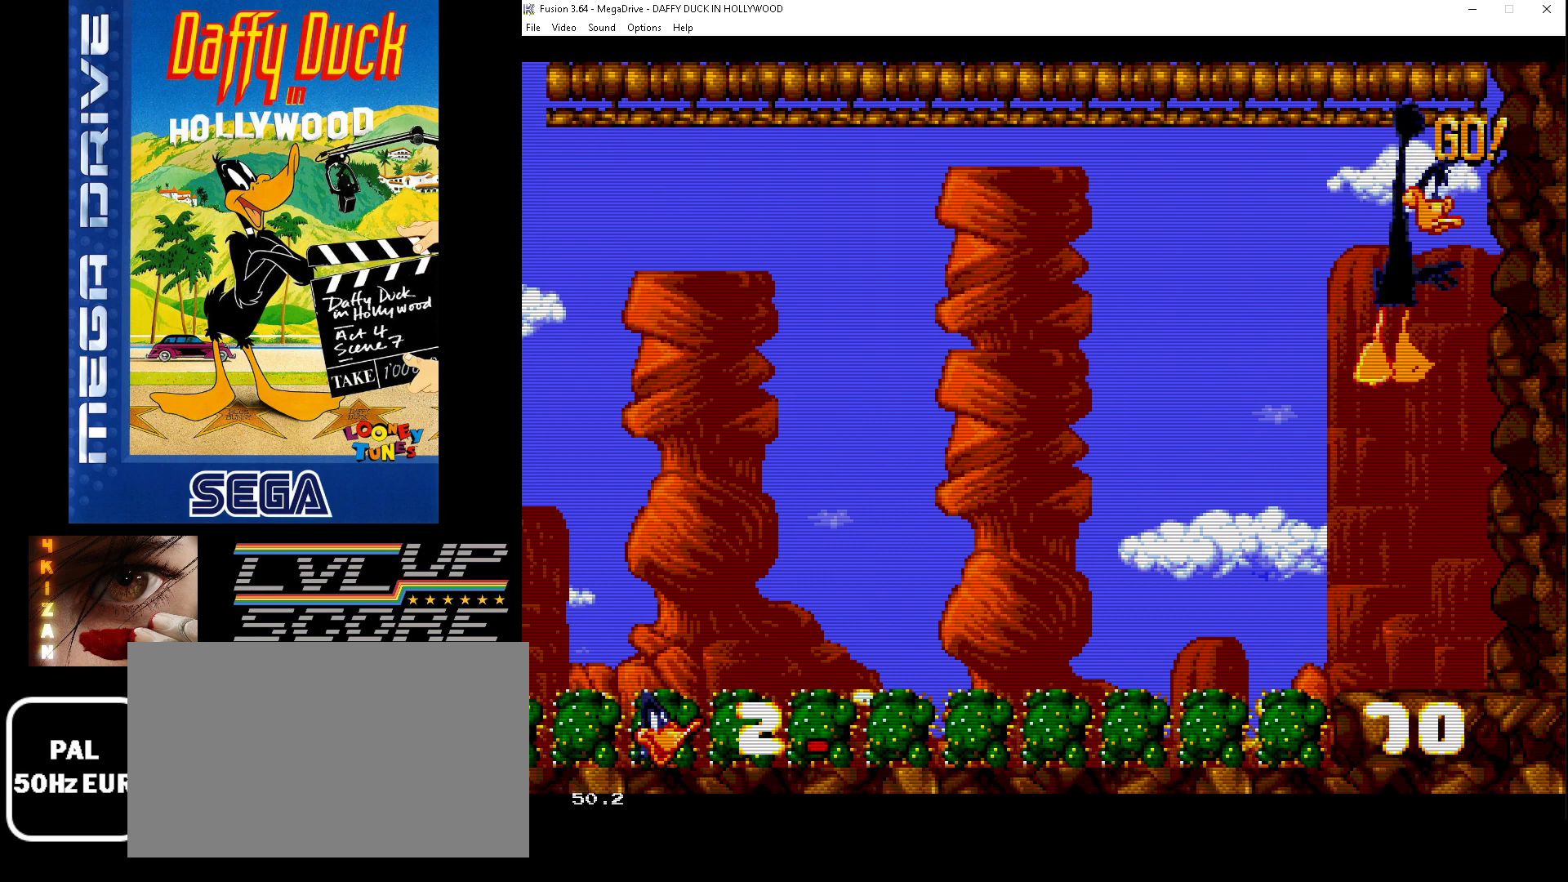
{"buttons": ["B", "DPAD_DOWN"], "events": [[500, "B", "down"]]}
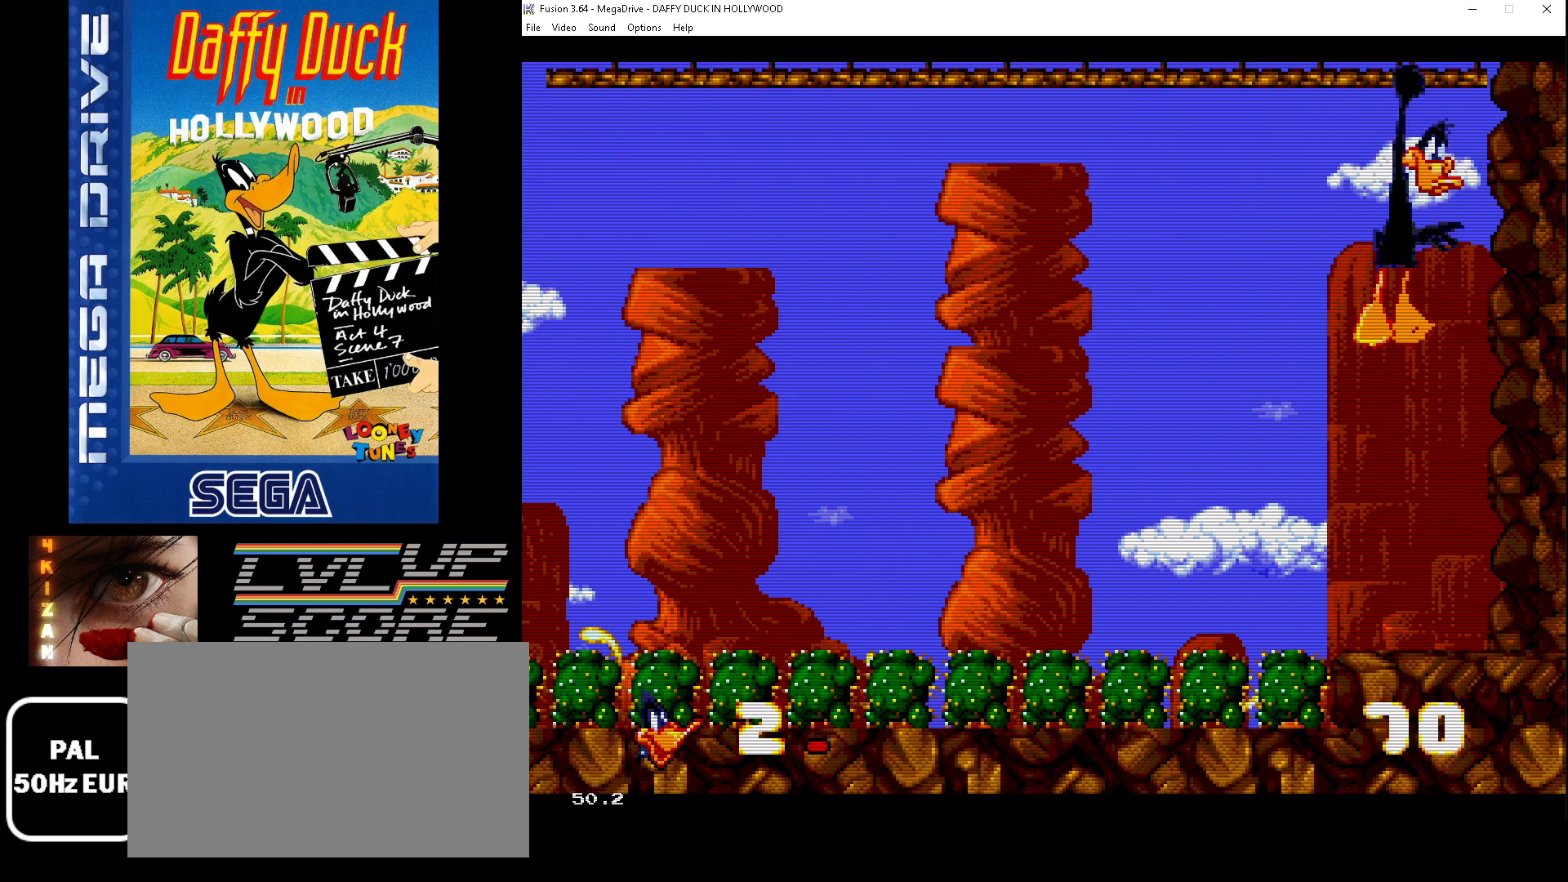
{"buttons": ["DPAD_DOWN", "DPAD_RIGHT"], "events": [[133, "B", "up"], [367, "DPAD_DOWN", "up"], [500, "DPAD_DOWN", "down"], [500, "DPAD_RIGHT", "down"]]}
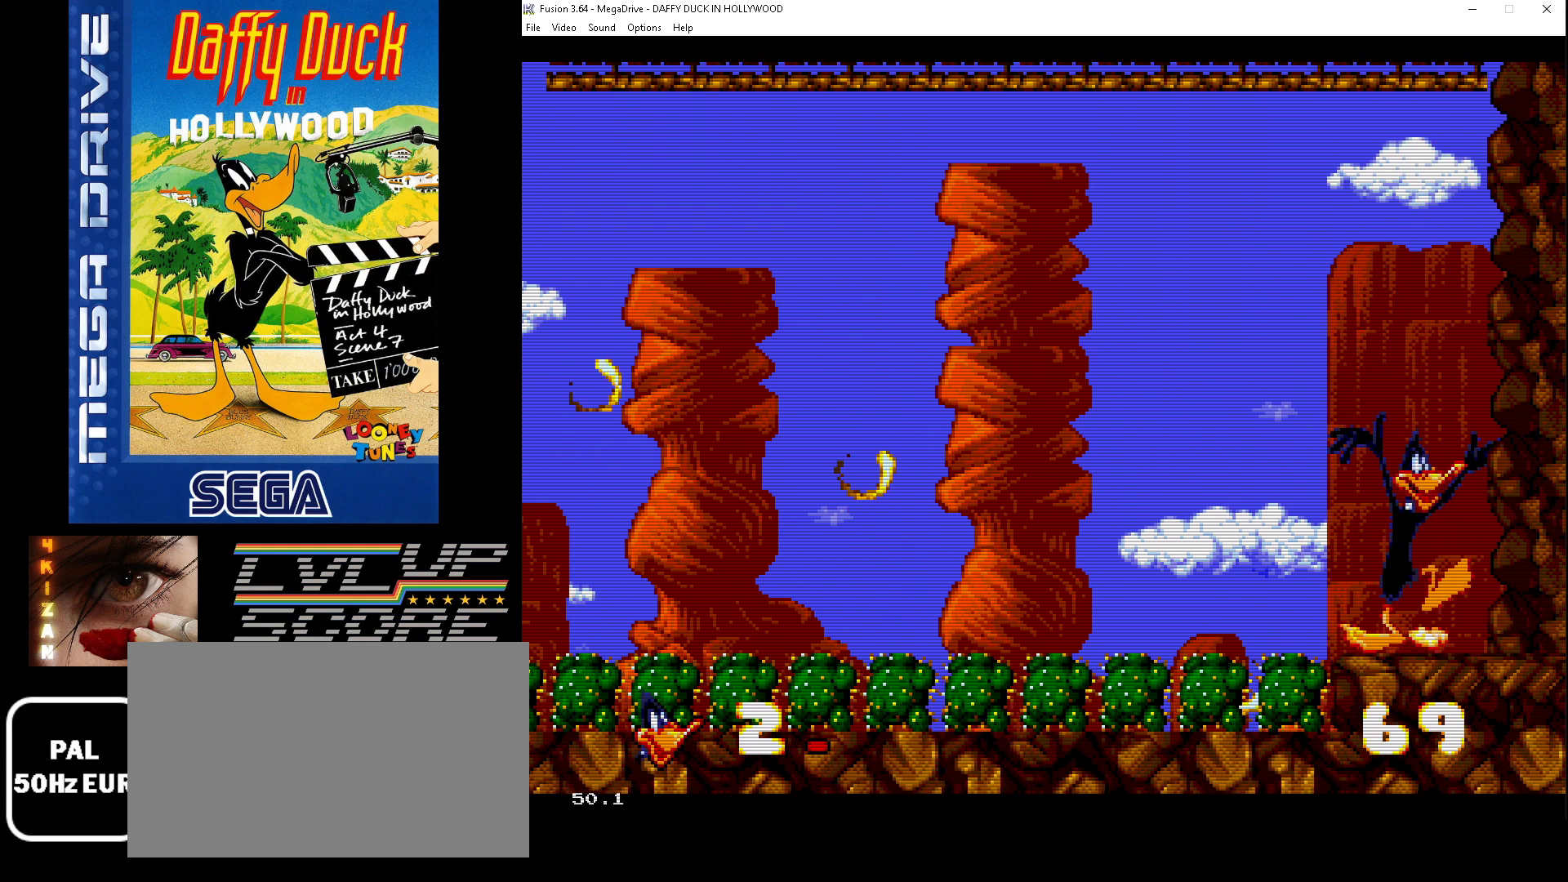
{"buttons": ["DPAD_RIGHT"], "events": [[67, "DPAD_DOWN", "up"]]}
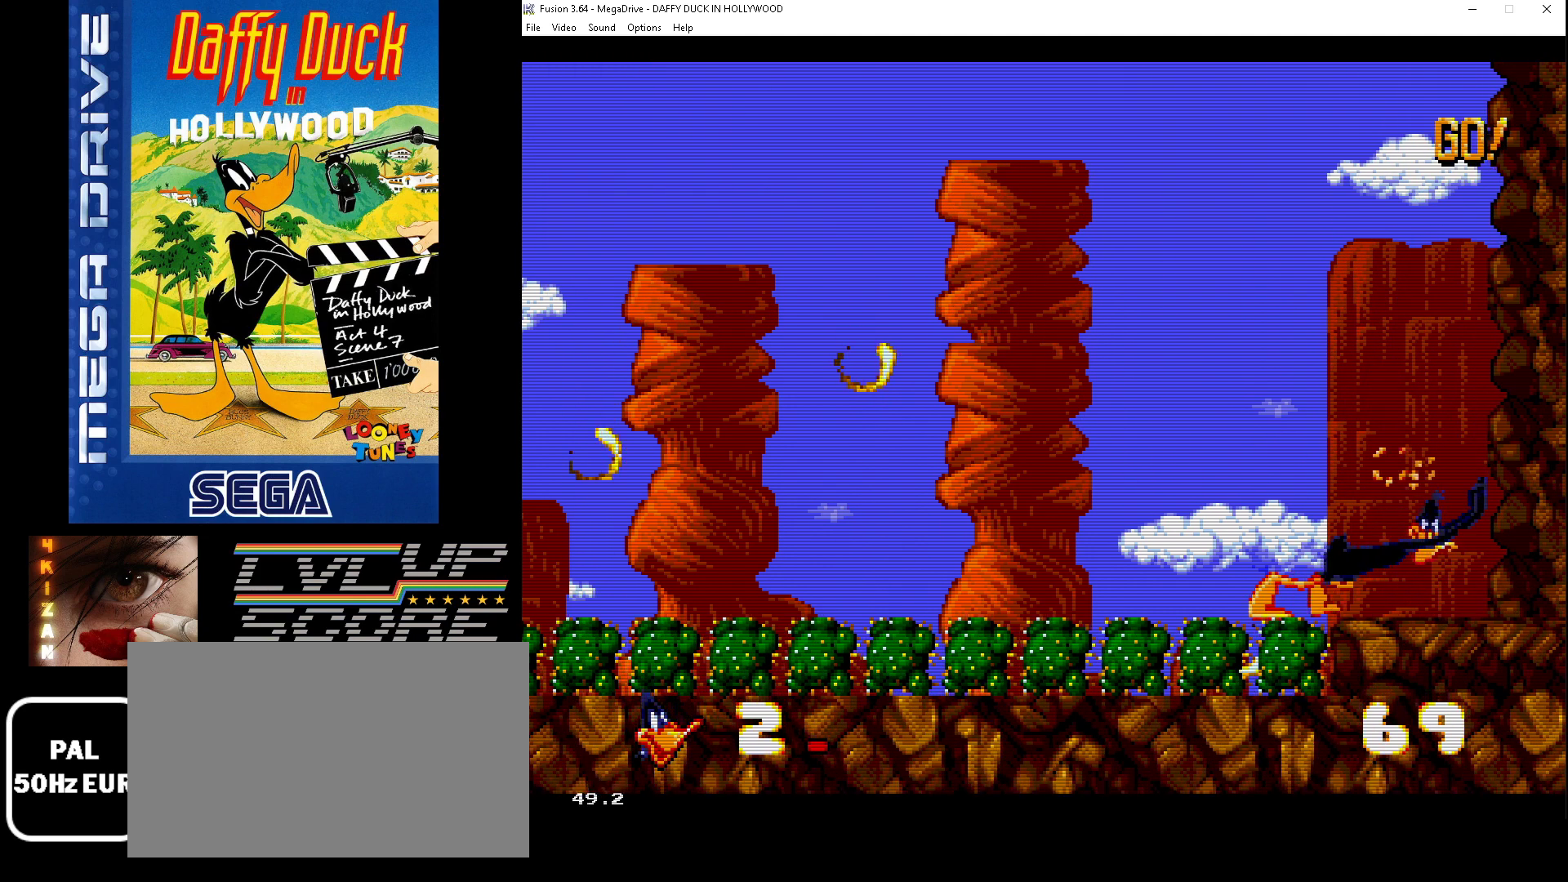
{"buttons": [], "events": [[133, "DPAD_RIGHT", "up"]]}
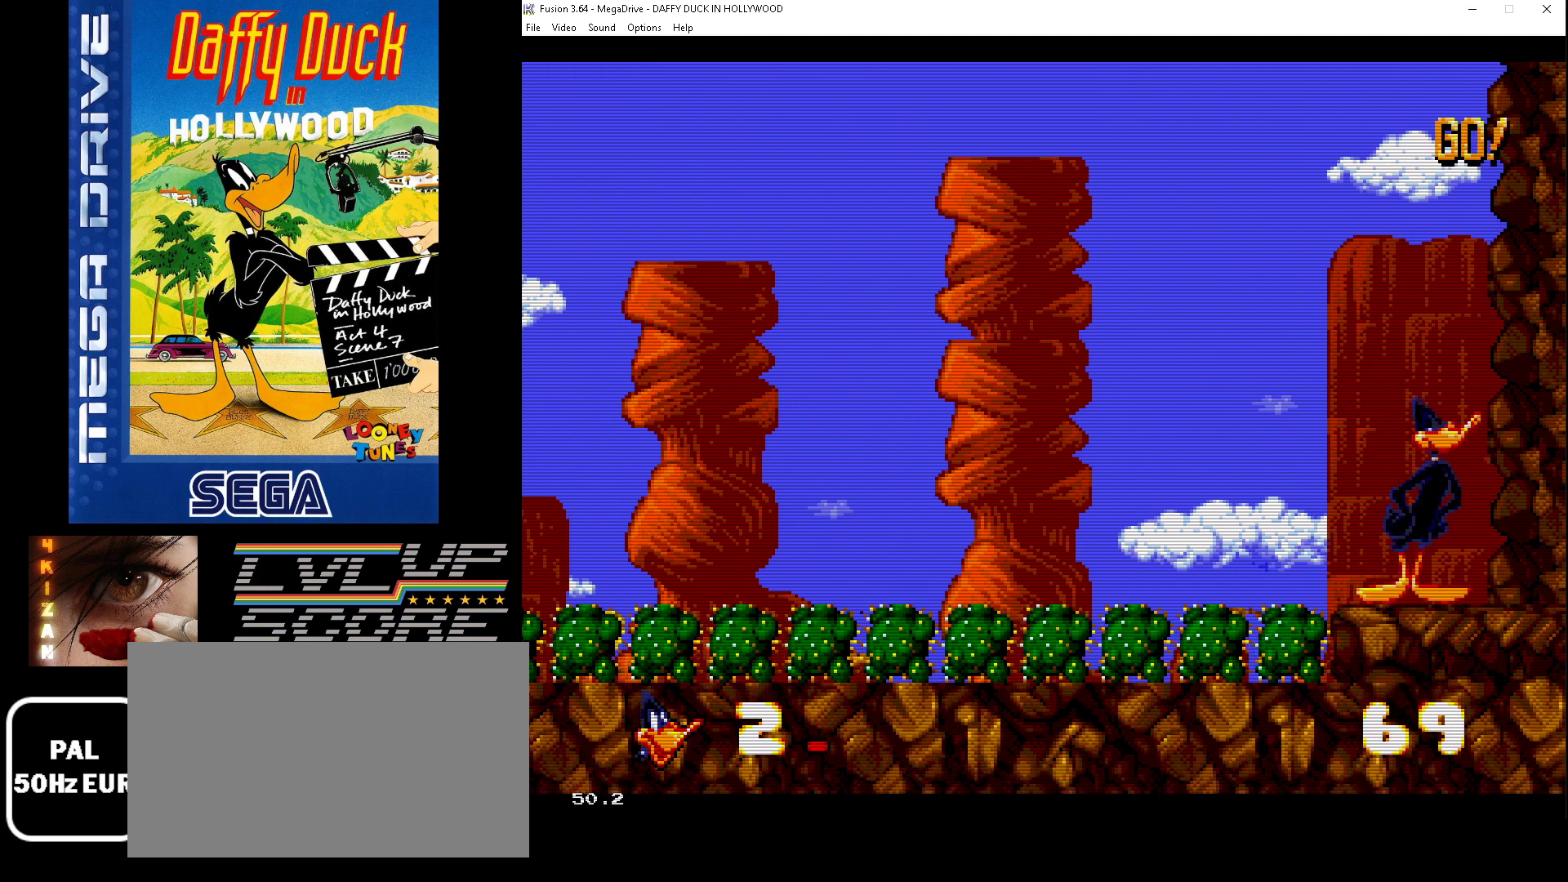
{"buttons": ["DPAD_RIGHT"], "events": [[33, "DPAD_RIGHT", "down"]]}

» WORK REQUEST
Give back the material above exactly, without pictures.

» EXERCISE RESPONSE
{"buttons": ["B", "DPAD_DOWN"], "events": [[500, "B", "down"]]}
{"buttons": ["DPAD_DOWN", "DPAD_RIGHT"], "events": [[133, "B", "up"], [367, "DPAD_DOWN", "up"], [500, "DPAD_DOWN", "down"], [500, "DPAD_RIGHT", "down"]]}
{"buttons": ["DPAD_RIGHT"], "events": [[67, "DPAD_DOWN", "up"]]}
{"buttons": [], "events": [[133, "DPAD_RIGHT", "up"]]}
{"buttons": ["DPAD_RIGHT"], "events": [[33, "DPAD_RIGHT", "down"]]}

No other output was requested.